┌─ Text excerpt
- Born: Haruna Ssentongo August 30, 1987 (age 38) Kalungu District, Uganda
- Citizenship: Ugandan
- Education: Kabojja International School East High School Ntinda Makerere University
- Occupations: Businessman, Real estate developer, entrepreneur, philanthropist
- Years active: 2011–present
- Known for: Founder of Haruna Enterprises U Ltd
- Notable work: Haruna Towers, Segawa Market (Kisenyi), real estate development in Kampala
- Relatives: Hamis Kiggundu (brother)

= Haruna Ssentongo =

Ugandan businessman, real estate developer, entrepreneur, and philanthropist

Haruna Ssentongo also written as Haruna Sentongo (born on August 30, 1987) is a Ugandan businessman, real estate developer, entrepreneur, and philanthropist. He is the founder of Haruna Enterprises (U) Ltd and as of 2023, his net worth was reported to be US$420 million.

== Early life and education ==
Haruna was born on 30 August 1987 to Haruna Segawa (father) and Nakayiza Jalia (mother) in Kalungu District formally Masaka District in central Uganda. Haruna is a young brother to Hamis Kiggundu a Ugandan businessman, lawyer and author.

Ssentongo had his primary education from Masaka and letter joined Kabojja international School for his O-Level education, and East high Ntinda for his A-Level education. He enrolled and attended at Makerere university during a time before venturing into real estate.

== Business career ==
Ssentongo incorporated Haruna Enterprises in 2011 and went ahead to build Haruna Towers in Wandegeya shortly after. He later diversified into additional commercial buildings and markets in Kampala. Properties and developments included are Haruna Towers, retail and market complexes in Kisenyi and in the city center. By 2022, it was reported that Ssentongo had more than 27 construction projects and owned about 24 acres of land within Kampala's central business and suburban zones.

During the COVID-19 pandemic, he reportedly waived rent for tenants at some of his markets and shopping malls to mitigate economic hardship.

== Notable projects ==
- Haruna Towers, Wandegeya. A commercial building and a business hub.
- Kisenyi developments. He acquired and redevelopment in Kisenyi, including a market complex sometimes referred to as Segawa Market.
- Haruna Mall, Ntinda. A commercial building and a business hub

== Legal disputes ==
In 2019, Orient Bank (now I&M Bank Uganda) sued him for recovery of USh 10.3 billion principal, interest, damages, and costs where the court ordered to pay Shs 10.3 billion, Shs 150 million as damages to I&M Bank, and 22% interest per annum from the date of first default until satisfaction. Ssentongo appealed against Justice Richard Wejuli Wabwire's December 2022 High Court Commercial Division judgment, alleging breach of contract, misrepresentation, negligence, undue influence, economic duress, unfair terms, and unjust enrichment in the shape of excessive interest and charges.
└─
┌─ Provided data
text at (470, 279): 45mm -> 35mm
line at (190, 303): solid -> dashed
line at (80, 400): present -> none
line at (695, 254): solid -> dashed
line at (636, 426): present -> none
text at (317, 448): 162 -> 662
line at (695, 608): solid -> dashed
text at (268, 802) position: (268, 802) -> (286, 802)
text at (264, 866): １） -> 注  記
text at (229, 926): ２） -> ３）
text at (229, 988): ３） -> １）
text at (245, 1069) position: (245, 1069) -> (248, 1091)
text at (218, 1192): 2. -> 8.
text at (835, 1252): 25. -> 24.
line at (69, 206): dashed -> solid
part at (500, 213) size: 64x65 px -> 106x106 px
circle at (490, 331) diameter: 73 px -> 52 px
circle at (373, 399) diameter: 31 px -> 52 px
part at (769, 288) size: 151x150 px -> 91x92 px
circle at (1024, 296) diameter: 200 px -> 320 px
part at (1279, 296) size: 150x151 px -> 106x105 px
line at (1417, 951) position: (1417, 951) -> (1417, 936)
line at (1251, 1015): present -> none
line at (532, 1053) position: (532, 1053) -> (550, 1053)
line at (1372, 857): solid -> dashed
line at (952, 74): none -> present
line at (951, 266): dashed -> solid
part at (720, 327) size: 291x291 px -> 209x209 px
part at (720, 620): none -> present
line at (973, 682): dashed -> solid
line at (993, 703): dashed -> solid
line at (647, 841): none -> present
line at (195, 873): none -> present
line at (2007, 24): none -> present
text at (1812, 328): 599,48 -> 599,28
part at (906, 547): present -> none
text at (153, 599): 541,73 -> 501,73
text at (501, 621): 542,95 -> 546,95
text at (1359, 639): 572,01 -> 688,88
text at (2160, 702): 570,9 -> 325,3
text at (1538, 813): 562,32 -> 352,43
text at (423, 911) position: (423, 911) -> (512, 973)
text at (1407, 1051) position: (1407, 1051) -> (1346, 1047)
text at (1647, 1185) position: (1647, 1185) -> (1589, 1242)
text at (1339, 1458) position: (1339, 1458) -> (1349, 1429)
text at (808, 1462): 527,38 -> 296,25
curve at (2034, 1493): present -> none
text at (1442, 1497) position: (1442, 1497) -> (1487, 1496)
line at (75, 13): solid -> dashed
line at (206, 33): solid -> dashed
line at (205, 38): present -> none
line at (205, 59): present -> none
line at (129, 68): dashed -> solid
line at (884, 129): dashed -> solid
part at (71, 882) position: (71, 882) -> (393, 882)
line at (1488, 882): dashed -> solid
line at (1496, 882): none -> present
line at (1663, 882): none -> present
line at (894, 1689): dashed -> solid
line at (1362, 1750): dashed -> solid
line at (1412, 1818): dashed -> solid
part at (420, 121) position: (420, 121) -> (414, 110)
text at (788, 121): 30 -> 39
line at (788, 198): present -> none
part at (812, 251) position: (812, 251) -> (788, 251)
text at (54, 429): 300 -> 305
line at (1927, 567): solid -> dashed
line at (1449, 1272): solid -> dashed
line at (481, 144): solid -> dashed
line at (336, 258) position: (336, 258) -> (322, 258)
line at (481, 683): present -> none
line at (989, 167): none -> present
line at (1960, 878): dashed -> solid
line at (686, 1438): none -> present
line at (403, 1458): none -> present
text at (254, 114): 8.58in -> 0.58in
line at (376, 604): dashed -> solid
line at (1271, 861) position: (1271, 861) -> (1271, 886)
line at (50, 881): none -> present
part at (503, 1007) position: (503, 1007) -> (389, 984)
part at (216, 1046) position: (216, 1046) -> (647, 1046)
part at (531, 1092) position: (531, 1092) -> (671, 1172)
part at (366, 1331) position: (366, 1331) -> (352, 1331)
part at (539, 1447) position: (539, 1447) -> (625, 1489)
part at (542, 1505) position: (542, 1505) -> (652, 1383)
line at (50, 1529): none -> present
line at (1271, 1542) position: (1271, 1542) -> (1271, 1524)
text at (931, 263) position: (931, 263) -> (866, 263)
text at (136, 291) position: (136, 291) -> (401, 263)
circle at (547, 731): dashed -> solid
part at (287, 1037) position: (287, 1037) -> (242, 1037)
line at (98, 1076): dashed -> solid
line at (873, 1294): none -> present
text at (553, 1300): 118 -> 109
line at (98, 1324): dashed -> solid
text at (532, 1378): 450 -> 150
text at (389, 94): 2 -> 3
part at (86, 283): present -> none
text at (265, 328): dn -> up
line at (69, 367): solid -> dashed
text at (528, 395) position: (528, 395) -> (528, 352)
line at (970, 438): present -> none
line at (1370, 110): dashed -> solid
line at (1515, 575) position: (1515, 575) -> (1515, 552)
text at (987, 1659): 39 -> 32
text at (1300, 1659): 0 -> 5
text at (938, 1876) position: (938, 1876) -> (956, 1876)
└─
**Try it**
Edit the profile of Haruna Ssentongo, starting at "Haruna Ssentongo also" and ending at "lawyer and author.", so that "estimated wealth" stands in place of "net worth". The data plays no part in what is asked here.

**Answer section**
Haruna Ssentongo also written as Haruna Sentongo (born on August 30, 1987) is a Ugandan businessman, real estate developer, entrepreneur, and philanthropist. He is the founder of Haruna Enterprises (U) Ltd and as of 2023, his estimated wealth was reported to be US$420 million.

== Early life and education ==
Haruna was born on 30 August 1987 to Haruna Segawa (father) and Nakayiza Jalia (mother) in Kalungu District formally Masaka District in central Uganda. Haruna is a young brother to Hamis Kiggundu a Ugandan businessman, lawyer and author.